Here’s the combined case for the fans and humidifiers. On the right are the fans, on the left are the humidifiers. I put them all into one case to make them look a bit nicer, and to reduce movement, instability, etc.
I then also extended the water capacity by adding a water tank connected to the water reservoir.
With electronics mostly done and programming almost done as well, I moved onto the final stages of the project, which was putting the entire mess together. After printing a very large top, I started attaching electronics onto the top.
Using a combination of superglue and screws, I attached all the electronics onto the top board. The light panel was fitted into its own case and then combined with the top board.
I then printed some side panels and a base to hold a pot and the electronics.
And here’s when the project started to shape up.
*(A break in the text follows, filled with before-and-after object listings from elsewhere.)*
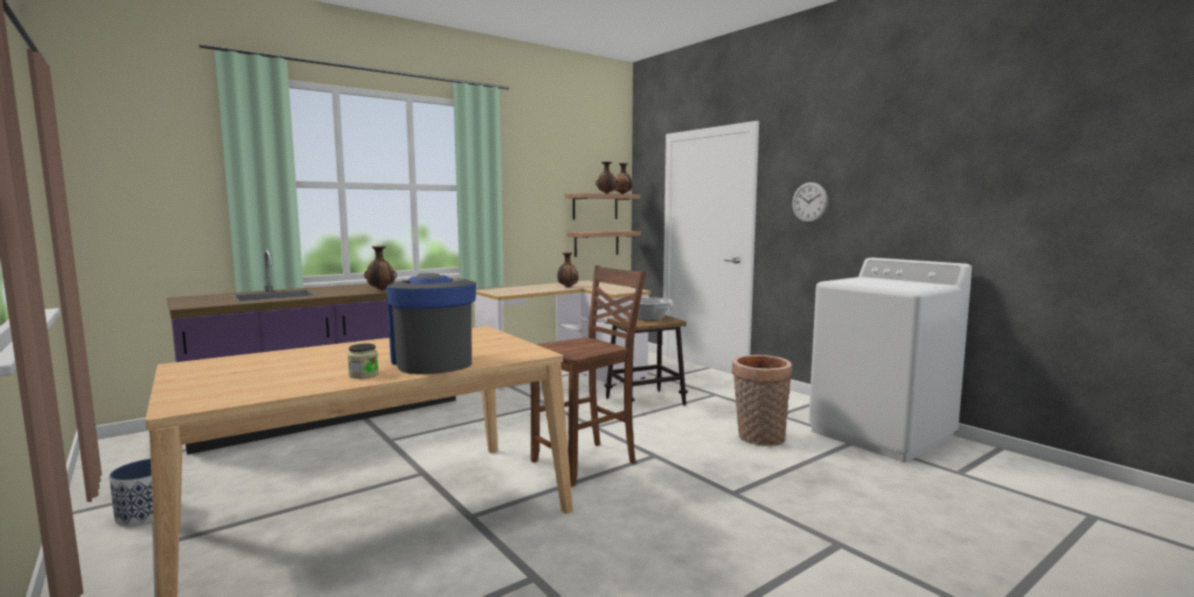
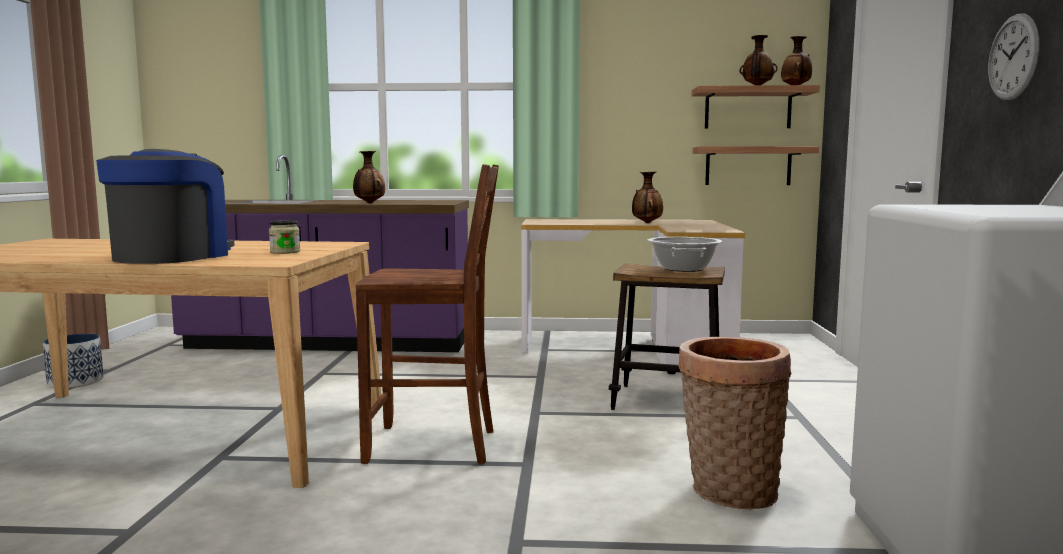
camera: 40 degrees right, 0 degrees up
jar [347,343,379,379] -> jar moved to [269,220,300,254]

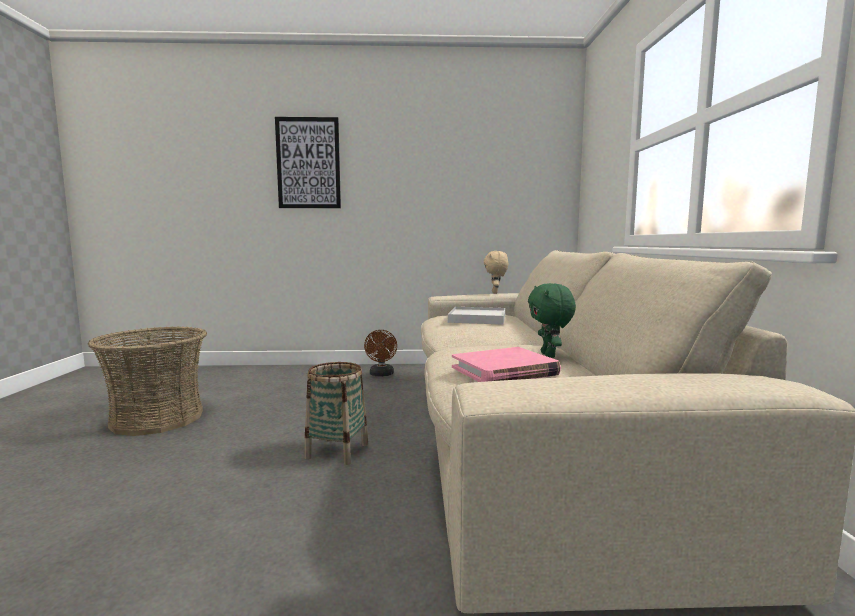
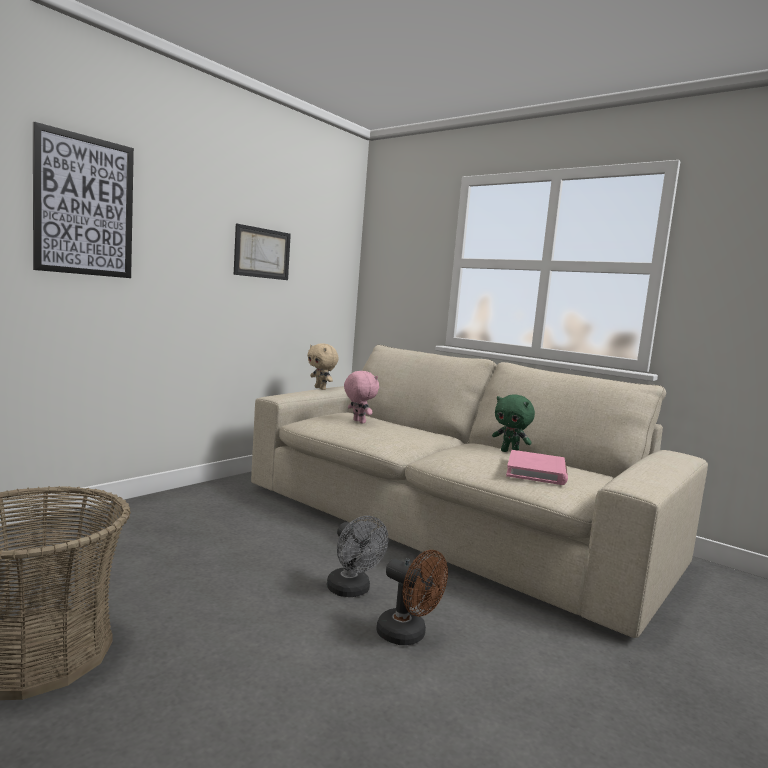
camera: 50 degrees left, 0 degrees up
basket [304,362,368,465] -> grey fan [327,516,388,597]
brown fan [364,330,397,376] -> brown fan moved to [376,550,448,645]
white tray [448,307,505,325] -> pink plush toy [344,371,379,423]
none -> picture [234,224,291,280]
The case with the cooling system and fans slots into the space in the base, while the top also slots onto the case with the cooling system.
Here, I started to print walls for the top section.
As things as finishing up, I printed a large cover for the top section, a little piece that goes over the plug to stabilize them, as well as clips for the side. The reason for the clips is actually quite interesting because I messed up when I was lining up some of the ports. As you’ll see later, I put the power port and Arduino port at the front, which means wires would dangle down when I connected the terrarium to its power supply. As such, I printed a few clips to hold the wires to the side instead.
Here’s a cool little pot I designed and printed. It slots into the base.
Though I don’t have a separate picture for it, you can also see the base has an extra section on the bottom, which is the water tray.
Cutting the plexiglass and putting it into place on the terrarium.
And there’s the finished product.
As you can see, the ports are indeed in the front, but the clips held them up. However, though the system generally worked very well, especially the fans, humidifiers, and sensors, it’d be remiss not to address the shortcomings.
First of all, the cooling was not even close to powerful enough. Though the system could cool the water down to 60 degrees F, it took way too long and the cooling effect from spraying the water out was minimal. The water reservoir was also too small, having enough for an hour or so of running, not to mention the sealing job came back to haunt me, leading to leaks.
Aside from that, the project was relatively successful and definitely was close to the idea I had in mind. Though the first version is finished for now, I have some ideas to upgrade the cooling system, and also add the ability to heat by reversing the electrical polarity (or simply rerouting the heat) while also fixing reservoir capacity and sealing issues. I also plan on adding a method of watering the plants, since the first version relied on watering purely from the humidifiers. All of that is currently being planned, designed, and worked on.